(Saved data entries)
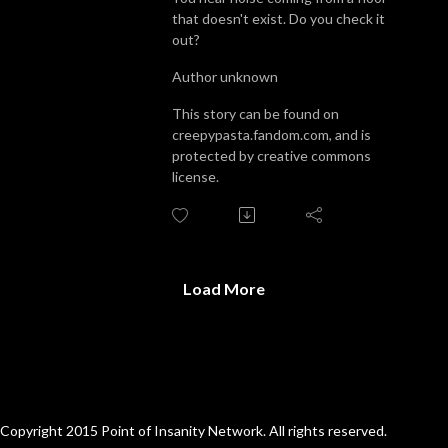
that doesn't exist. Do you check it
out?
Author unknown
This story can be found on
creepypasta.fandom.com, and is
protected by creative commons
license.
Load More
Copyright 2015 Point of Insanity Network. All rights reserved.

= What to do =
Using the records above, output their complete text exactly, minus any images.

= Solved exercise =
that doesn't exist. Do you check it
out?
Author unknown
This story can be found on
creepypasta.fandom.com, and is
protected by creative commons
license.
Load More
Copyright 2015 Point of Insanity Network. All rights reserved.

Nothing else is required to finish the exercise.